(Work task) Reproduce the closing run of lines below verbatim, from the line that contains "middle dip: (868, 240)" up to and including the final line.

(Saved data entries)

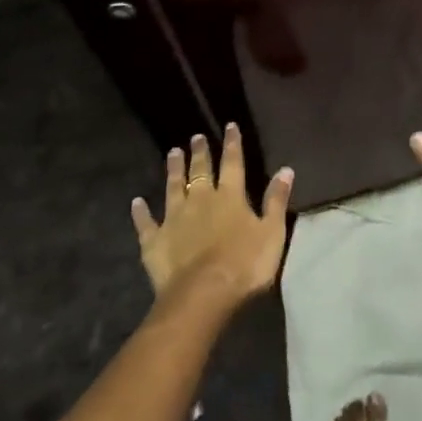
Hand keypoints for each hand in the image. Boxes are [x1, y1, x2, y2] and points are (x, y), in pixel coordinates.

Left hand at [132, 125, 292, 309]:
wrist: (203, 295)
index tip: (229, 126)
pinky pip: (146, 223)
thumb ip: (276, 201)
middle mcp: (201, 200)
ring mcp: (174, 219)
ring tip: (172, 152)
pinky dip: (141, 212)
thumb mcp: (272, 232)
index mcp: (230, 197)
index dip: (232, 144)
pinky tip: (136, 202)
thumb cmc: (245, 264)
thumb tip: (286, 169)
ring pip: (173, 188)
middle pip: (200, 171)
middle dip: (200, 152)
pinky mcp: (155, 241)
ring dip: (173, 170)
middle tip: (195, 136)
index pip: (233, 163)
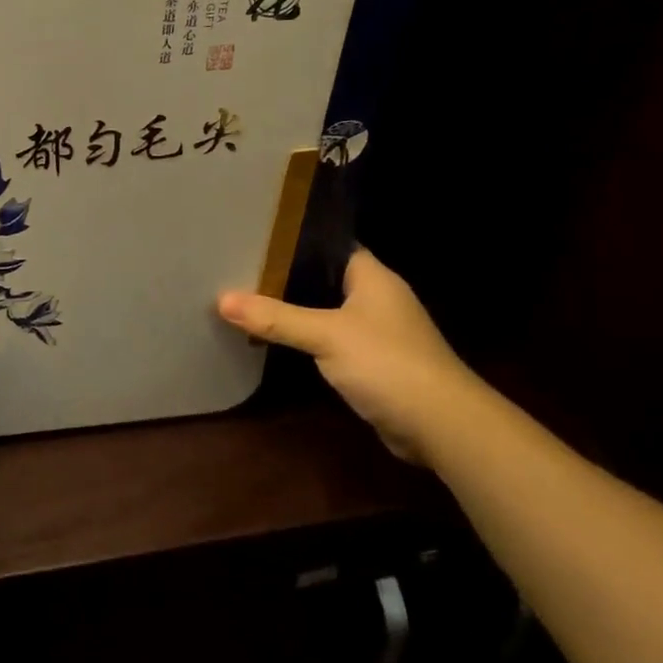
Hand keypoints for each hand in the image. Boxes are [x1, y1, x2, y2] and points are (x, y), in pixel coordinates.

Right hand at [216, 249, 479, 462]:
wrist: (441, 425)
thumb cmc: (388, 363)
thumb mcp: (326, 335)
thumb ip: (275, 317)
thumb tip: (221, 299)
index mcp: (373, 277)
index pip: (330, 245)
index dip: (295, 240)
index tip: (254, 237)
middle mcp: (377, 299)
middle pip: (324, 279)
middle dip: (285, 277)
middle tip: (239, 268)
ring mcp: (377, 332)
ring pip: (326, 311)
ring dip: (294, 310)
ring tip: (248, 299)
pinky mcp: (373, 363)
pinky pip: (331, 341)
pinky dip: (307, 339)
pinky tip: (275, 340)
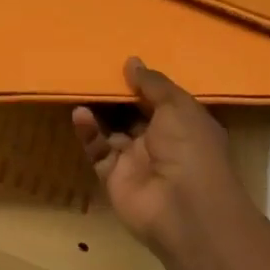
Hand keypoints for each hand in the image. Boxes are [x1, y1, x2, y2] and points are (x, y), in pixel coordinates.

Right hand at [71, 57, 259, 256]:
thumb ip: (152, 83)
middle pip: (132, 114)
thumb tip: (132, 61)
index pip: (159, 100)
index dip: (141, 83)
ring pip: (111, 130)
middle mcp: (160, 142)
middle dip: (115, 96)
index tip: (119, 64)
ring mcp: (136, 160)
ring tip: (80, 88)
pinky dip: (88, 132)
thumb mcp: (177, 106)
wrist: (184, 208)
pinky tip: (79, 114)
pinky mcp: (113, 176)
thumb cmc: (190, 148)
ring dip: (98, 111)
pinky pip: (98, 149)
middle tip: (92, 72)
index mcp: (183, 124)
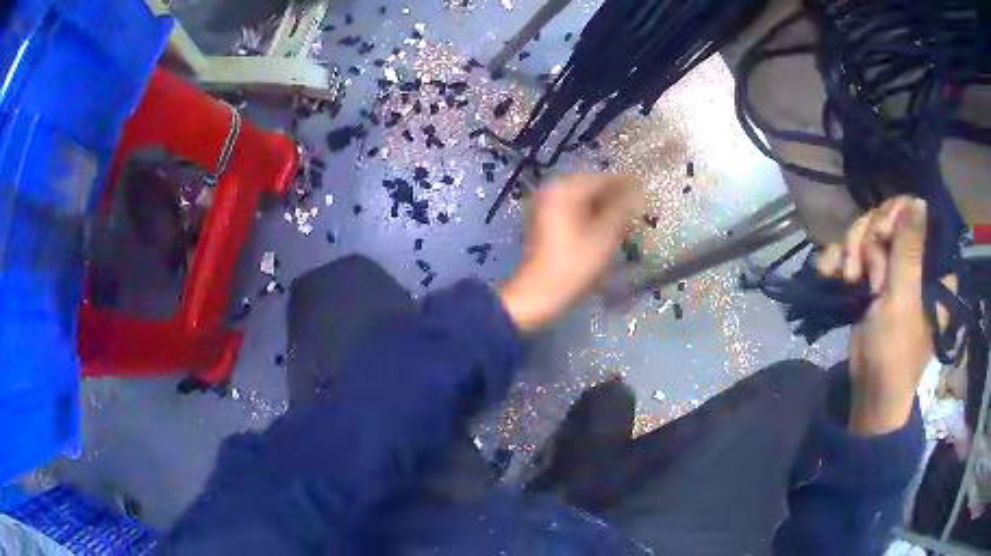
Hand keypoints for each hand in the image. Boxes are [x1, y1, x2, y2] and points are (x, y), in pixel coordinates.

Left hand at [501, 174, 642, 332]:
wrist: (537, 294)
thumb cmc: (574, 265)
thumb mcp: (604, 237)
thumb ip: (622, 209)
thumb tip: (636, 191)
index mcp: (566, 189)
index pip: (603, 179)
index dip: (627, 185)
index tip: (646, 191)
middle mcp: (553, 190)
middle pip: (592, 187)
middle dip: (616, 197)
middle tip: (638, 208)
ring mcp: (547, 206)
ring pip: (584, 200)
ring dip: (605, 208)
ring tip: (627, 221)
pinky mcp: (546, 222)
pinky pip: (574, 211)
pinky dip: (592, 217)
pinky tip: (607, 230)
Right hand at [818, 197, 941, 435]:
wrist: (870, 392)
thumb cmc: (895, 352)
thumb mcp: (904, 300)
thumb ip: (910, 249)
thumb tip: (919, 201)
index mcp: (932, 265)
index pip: (915, 213)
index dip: (894, 215)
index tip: (881, 235)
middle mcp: (914, 261)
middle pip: (887, 219)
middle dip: (868, 240)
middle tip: (861, 270)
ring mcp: (892, 270)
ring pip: (866, 233)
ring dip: (850, 251)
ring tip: (846, 278)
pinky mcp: (872, 279)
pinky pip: (852, 252)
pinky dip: (838, 259)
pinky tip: (828, 272)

(Exercise output)
middle dip: (868, 240)
middle tip: (861, 270)
ring mcp: (892, 270)
ring pip: (866, 233)
ring dip: (850, 251)
ring tip: (846, 278)
pinky mcp: (872, 279)
pinky pip: (852, 252)
pinky dip: (838, 259)
pinky tip: (828, 272)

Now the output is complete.